### Entries supplied
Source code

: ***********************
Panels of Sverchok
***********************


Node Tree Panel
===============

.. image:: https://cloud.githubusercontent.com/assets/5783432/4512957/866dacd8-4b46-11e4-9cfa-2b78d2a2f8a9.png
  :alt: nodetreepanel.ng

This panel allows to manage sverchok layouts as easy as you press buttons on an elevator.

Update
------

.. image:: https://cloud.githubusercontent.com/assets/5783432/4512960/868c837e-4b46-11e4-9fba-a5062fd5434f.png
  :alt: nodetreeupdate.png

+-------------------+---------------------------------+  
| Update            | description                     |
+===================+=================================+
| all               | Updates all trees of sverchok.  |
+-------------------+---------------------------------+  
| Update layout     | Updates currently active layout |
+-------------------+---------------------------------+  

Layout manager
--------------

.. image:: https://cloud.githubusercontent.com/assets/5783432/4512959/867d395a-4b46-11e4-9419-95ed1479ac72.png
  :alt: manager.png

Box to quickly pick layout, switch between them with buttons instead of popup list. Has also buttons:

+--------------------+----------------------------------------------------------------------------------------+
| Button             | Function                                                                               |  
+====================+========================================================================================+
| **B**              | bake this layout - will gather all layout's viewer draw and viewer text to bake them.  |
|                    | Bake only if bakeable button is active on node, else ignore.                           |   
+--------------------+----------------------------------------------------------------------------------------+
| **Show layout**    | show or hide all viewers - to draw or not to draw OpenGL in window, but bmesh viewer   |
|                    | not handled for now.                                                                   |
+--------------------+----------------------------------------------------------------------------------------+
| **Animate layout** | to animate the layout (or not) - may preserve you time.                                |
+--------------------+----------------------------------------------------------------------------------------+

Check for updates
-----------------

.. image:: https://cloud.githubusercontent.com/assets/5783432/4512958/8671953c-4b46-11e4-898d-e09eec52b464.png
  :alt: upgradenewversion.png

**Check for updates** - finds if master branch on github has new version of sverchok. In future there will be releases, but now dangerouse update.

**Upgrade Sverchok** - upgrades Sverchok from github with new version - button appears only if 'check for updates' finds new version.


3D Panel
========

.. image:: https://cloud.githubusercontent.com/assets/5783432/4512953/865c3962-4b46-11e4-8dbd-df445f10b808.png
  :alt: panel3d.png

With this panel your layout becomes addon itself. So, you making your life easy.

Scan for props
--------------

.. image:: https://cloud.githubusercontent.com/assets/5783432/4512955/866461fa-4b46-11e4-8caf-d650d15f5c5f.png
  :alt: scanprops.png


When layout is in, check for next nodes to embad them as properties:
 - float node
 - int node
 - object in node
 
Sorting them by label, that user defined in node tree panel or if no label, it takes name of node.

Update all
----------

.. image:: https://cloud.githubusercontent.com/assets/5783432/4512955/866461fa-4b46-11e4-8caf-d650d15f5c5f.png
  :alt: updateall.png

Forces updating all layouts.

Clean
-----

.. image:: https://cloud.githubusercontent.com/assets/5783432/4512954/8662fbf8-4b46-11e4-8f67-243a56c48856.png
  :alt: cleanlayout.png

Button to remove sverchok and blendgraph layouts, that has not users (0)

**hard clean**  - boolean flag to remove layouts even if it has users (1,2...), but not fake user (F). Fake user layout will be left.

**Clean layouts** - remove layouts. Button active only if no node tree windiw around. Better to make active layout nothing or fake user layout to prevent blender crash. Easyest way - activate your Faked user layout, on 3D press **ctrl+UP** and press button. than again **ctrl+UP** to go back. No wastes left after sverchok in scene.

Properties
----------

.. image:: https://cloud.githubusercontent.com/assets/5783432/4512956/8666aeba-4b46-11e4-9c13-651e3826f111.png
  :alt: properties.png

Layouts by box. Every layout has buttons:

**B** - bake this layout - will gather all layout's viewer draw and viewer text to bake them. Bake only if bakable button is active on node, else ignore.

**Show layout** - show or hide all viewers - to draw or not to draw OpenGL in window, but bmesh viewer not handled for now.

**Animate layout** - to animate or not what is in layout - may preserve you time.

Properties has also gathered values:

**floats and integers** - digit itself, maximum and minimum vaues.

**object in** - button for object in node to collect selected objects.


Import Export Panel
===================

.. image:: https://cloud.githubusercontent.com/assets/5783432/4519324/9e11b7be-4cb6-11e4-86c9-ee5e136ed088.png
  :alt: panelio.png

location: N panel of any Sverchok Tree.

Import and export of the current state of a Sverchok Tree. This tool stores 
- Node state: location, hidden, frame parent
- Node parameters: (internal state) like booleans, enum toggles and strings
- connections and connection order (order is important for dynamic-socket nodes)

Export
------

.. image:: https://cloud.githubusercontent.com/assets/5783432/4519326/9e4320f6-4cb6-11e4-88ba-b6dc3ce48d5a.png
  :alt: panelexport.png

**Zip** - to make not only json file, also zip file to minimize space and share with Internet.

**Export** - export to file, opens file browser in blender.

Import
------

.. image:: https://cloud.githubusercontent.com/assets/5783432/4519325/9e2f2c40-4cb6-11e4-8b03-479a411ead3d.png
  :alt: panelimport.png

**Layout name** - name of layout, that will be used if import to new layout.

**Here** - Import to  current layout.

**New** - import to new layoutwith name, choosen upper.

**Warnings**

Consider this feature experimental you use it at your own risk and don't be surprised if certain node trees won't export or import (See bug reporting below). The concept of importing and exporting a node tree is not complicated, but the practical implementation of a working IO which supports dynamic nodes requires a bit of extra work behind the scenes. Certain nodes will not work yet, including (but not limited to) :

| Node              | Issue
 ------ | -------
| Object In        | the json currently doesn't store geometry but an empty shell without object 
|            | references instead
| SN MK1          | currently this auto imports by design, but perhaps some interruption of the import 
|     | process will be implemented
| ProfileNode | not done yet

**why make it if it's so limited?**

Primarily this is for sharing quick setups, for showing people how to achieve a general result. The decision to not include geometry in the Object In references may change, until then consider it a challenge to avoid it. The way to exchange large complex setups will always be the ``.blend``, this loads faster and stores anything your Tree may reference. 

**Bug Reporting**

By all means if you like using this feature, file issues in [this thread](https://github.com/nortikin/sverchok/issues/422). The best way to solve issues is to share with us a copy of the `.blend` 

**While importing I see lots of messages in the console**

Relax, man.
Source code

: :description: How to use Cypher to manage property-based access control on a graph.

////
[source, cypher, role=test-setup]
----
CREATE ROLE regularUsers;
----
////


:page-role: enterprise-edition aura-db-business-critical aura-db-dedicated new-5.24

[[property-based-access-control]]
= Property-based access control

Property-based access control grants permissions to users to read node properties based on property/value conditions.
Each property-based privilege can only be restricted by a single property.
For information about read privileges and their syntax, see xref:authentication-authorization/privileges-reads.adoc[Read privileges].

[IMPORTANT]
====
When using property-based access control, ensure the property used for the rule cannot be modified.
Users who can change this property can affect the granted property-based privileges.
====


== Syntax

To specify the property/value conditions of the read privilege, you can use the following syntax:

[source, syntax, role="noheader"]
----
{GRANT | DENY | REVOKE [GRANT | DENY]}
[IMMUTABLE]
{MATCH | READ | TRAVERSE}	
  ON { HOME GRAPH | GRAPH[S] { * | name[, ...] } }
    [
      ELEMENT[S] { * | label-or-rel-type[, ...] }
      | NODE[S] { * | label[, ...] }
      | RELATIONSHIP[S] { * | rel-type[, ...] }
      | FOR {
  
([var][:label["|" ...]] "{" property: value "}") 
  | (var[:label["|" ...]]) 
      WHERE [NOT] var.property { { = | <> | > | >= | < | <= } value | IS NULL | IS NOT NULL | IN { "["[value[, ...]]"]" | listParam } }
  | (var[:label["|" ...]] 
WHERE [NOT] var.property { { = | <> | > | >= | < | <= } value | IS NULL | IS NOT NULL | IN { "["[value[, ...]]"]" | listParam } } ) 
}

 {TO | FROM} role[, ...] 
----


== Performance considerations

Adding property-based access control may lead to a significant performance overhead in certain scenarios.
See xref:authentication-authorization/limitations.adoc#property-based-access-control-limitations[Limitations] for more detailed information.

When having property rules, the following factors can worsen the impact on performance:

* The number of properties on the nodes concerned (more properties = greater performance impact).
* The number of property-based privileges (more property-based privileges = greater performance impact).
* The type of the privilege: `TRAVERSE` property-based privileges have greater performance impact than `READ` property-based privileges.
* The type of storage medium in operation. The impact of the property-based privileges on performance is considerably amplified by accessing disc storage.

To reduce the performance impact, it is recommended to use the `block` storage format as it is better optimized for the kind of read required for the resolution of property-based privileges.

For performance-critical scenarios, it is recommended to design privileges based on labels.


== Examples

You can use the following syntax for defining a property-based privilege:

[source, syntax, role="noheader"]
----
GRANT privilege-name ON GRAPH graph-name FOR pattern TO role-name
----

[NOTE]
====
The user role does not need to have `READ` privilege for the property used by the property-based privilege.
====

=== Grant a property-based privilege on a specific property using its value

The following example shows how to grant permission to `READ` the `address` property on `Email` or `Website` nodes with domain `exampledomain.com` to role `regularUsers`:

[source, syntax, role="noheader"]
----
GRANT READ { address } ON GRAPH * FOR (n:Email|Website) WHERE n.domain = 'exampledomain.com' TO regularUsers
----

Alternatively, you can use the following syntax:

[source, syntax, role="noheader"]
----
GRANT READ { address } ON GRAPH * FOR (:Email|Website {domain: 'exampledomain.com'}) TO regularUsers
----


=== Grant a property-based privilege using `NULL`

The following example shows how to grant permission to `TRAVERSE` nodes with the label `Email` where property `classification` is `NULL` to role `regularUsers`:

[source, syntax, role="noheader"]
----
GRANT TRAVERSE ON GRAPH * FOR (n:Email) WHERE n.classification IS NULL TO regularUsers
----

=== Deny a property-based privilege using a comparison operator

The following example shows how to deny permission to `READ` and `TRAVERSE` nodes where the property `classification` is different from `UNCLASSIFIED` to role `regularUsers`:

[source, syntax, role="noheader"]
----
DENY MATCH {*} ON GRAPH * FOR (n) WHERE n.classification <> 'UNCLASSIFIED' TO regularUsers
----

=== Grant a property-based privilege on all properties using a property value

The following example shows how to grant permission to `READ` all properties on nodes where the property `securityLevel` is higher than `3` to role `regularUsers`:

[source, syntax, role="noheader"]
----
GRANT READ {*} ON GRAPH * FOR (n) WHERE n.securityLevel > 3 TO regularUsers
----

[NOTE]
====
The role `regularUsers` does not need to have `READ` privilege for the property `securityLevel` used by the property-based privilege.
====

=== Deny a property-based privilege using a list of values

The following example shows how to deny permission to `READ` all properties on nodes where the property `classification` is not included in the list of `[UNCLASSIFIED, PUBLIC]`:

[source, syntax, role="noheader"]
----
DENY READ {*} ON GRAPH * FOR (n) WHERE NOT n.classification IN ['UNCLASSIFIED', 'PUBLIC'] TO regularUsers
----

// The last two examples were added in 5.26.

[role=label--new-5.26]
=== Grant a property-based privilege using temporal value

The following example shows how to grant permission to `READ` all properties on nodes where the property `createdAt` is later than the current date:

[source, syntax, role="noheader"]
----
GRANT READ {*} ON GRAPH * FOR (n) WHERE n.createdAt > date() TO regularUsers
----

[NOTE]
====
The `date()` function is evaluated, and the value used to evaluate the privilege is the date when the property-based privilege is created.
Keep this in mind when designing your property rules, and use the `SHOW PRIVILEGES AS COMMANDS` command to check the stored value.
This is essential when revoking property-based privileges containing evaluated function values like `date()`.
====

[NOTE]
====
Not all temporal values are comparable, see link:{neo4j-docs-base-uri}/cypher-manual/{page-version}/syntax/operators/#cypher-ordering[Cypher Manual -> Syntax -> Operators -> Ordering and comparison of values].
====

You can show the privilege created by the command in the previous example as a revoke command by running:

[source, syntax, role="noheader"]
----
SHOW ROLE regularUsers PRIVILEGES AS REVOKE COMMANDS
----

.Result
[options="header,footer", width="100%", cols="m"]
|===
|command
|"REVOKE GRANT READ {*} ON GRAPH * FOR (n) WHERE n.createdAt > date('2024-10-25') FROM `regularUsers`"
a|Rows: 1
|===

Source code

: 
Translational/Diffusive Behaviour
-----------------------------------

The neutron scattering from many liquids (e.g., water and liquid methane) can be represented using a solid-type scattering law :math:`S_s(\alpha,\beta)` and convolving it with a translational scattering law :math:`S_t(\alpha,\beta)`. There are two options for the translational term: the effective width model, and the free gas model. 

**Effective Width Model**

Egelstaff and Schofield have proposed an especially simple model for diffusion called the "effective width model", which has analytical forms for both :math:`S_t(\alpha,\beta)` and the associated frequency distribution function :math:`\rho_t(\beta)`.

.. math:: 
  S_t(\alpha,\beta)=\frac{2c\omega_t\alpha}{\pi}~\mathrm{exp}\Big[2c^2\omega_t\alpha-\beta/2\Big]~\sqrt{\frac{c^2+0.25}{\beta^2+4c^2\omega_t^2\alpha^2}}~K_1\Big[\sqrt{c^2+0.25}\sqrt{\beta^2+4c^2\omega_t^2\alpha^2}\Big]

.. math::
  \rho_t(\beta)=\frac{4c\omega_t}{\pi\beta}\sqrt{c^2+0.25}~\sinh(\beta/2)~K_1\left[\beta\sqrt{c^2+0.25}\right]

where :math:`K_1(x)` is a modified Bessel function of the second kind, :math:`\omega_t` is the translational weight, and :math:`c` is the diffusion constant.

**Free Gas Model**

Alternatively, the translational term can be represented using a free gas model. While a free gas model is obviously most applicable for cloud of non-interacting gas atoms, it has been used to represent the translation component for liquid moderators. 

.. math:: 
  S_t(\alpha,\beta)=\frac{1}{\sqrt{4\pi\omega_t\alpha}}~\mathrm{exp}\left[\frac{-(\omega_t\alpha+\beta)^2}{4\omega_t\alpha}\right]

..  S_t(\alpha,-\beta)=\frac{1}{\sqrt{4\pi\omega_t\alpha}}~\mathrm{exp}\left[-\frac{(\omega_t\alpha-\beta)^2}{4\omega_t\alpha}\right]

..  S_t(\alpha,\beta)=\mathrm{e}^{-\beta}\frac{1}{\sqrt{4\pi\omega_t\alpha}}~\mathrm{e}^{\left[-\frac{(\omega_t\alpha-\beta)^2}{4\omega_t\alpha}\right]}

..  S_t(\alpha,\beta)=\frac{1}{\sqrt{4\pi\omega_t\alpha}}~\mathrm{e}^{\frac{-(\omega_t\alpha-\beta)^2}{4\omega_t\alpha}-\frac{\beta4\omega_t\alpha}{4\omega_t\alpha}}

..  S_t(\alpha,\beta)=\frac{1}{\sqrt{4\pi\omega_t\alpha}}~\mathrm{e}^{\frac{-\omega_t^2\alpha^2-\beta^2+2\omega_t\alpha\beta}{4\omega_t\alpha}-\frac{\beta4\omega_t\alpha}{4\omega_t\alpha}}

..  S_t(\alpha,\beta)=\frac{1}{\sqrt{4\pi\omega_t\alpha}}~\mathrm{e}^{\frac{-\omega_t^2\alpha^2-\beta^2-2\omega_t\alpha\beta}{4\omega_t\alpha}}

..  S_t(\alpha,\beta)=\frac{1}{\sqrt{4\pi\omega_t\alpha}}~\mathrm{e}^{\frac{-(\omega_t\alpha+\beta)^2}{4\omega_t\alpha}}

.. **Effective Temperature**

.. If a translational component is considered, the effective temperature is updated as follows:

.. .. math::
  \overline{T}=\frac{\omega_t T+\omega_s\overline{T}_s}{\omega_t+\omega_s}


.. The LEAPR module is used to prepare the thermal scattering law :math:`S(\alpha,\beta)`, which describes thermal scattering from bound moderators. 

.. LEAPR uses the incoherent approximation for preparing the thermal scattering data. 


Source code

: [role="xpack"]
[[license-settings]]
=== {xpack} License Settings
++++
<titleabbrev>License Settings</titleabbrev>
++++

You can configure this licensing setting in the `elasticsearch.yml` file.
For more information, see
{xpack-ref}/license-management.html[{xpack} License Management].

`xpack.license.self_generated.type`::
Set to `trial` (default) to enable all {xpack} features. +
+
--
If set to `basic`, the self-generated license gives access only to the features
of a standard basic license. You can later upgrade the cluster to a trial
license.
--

### Directive
Word for word, restate the lines running from the one containing "from bound moderators." through the final line of the records above, and nothing besides.

### Reply to the exercise
.. The LEAPR module is used to prepare the thermal scattering law :math:`S(\alpha,\beta)`, which describes thermal scattering from bound moderators. 

.. LEAPR uses the incoherent approximation for preparing the thermal scattering data. 


Source code

: [role="xpack"]
[[license-settings]]
=== {xpack} License Settings
++++
<titleabbrev>License Settings</titleabbrev>
++++

You can configure this licensing setting in the `elasticsearch.yml` file.
For more information, see
{xpack-ref}/license-management.html[{xpack} License Management].

`xpack.license.self_generated.type`::
Set to `trial` (default) to enable all {xpack} features. +
+
--
If set to `basic`, the self-generated license gives access only to the features
of a standard basic license. You can later upgrade the cluster to a trial
license.
--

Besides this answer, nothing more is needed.